• [Задание]: Воспроизведите без изменений фрагмент отрывка о «Цехе поэтов», начиная со слов «О. Мочалова. Фотография, 1930» и продолжая до слов «в студии Гумилев.» включительно.

• [Исходный отрывок]:
#####
Гумилев был восхищен. Убить посла – невелика заслуга, сказал он, но то, что сделано это среди белого дня, в толпе людей, замечательно.
Рядом с этим, вполне фантастическим, эпизодом вряд ли может показаться фантастикой, что в столь неподходящее – голодное и безумно холодное – время был восстановлен «Цех поэтов», хотя восстановлен на особый лад.
Николай Чуковский рассказывал: «Восстановленный «Цех поэтов» был как бы штабом Гумилева. В него входили только самые близкие, самые проверенные. «Цех» был восстановлен в восемнадцатом году и вначале – на самой узкой основе. Из дореволюционных акмеистов в него не входили ни Ахматова, ни Зенкевич, ни Городецкий, ни Мандельштам. (Из этих четверых одна только Ахматова в то время находилась в Петрограде.) Первоначально членами «Нового цеха» были только Гумилев, Георгий Иванов, Георгий Адамович, Николай Оцуп и Всеволод Рождественский. Потом была принята Ирина Одоевцева – взамен изгнанного Всеволода Рождественского. К началу 21-го года членами «Цеха» стали С. Нельдихен и Конст. Вагинов. Но настоящим штабом был не весь «Цех», а только четверо: Гумилев, Иванов, Адамович и Одоевцева. Только они были соединены настоящей дружбой. Остальные были не друзья, а «нужность»».
О. Мочалова. Фотография, 1930 гг.
Возникшая в 1921 году литературная студия «Звучащая раковина» стала равным образом и продолжением «Цеха поэтов», «молодежной» его частью, и преемницей студии при Доме искусств, поскольку основные участники этого объединения прежде посещали семинар, который вел в студии Гумилев.
#####
• [Извлечённые записи]:
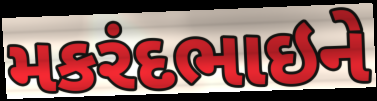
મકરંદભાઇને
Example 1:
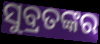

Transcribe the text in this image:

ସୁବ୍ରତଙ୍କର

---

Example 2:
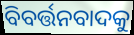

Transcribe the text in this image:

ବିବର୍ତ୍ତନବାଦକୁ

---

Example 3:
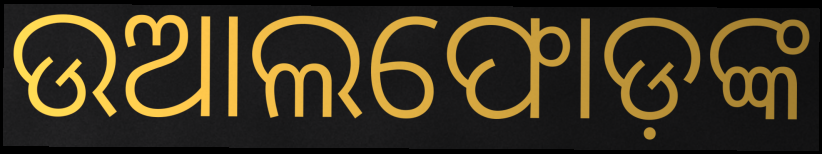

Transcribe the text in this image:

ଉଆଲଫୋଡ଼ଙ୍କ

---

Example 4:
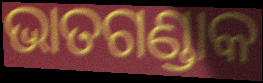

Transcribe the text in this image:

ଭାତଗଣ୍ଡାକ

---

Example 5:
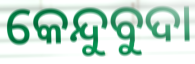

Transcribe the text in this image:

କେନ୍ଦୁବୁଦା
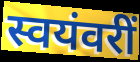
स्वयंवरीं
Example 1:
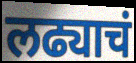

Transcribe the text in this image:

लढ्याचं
#####
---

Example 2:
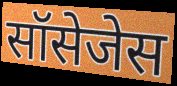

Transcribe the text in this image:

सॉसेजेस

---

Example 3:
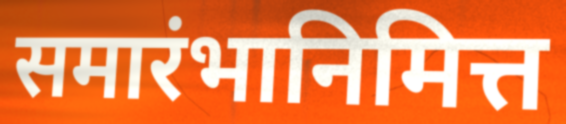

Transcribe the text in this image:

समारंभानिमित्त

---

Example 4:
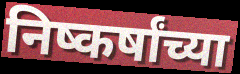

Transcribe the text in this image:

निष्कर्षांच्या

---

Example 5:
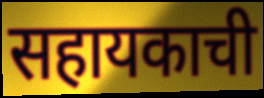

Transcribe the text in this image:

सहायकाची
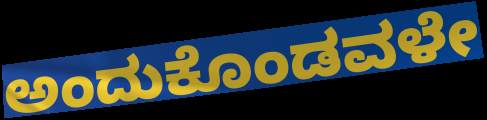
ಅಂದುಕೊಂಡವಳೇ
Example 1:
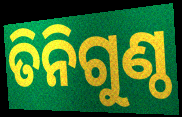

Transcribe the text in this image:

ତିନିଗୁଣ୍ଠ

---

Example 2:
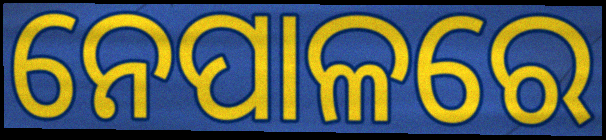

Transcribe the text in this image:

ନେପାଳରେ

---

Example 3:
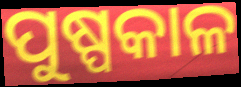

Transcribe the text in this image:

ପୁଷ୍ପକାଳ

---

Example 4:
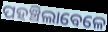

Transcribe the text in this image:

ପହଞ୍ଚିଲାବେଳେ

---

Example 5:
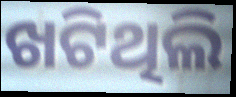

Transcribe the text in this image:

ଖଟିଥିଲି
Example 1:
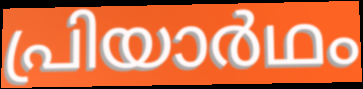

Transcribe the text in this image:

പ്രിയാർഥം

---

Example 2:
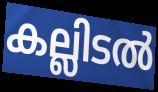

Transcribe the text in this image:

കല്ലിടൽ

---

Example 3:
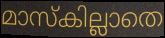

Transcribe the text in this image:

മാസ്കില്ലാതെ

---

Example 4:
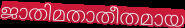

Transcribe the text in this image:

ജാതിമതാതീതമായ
#####
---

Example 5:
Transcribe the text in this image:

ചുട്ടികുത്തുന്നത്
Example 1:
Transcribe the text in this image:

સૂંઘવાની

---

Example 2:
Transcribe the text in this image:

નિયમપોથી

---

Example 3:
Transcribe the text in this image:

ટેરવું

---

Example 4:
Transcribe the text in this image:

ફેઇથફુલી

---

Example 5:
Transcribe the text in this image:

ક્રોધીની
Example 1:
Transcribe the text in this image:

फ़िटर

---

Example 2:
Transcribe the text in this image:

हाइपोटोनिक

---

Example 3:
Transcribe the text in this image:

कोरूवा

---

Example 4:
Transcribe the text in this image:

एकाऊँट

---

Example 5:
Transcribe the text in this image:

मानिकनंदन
#####
• [Полный ответ]:
О. Мочалова. Фотография, 1930 гг.
Возникшая в 1921 году литературная студия «Звучащая раковина» стала равным образом и продолжением «Цеха поэтов», «молодежной» его частью, и преемницей студии при Доме искусств, поскольку основные участники этого объединения прежде посещали семинар, который вел в студии Гумилев.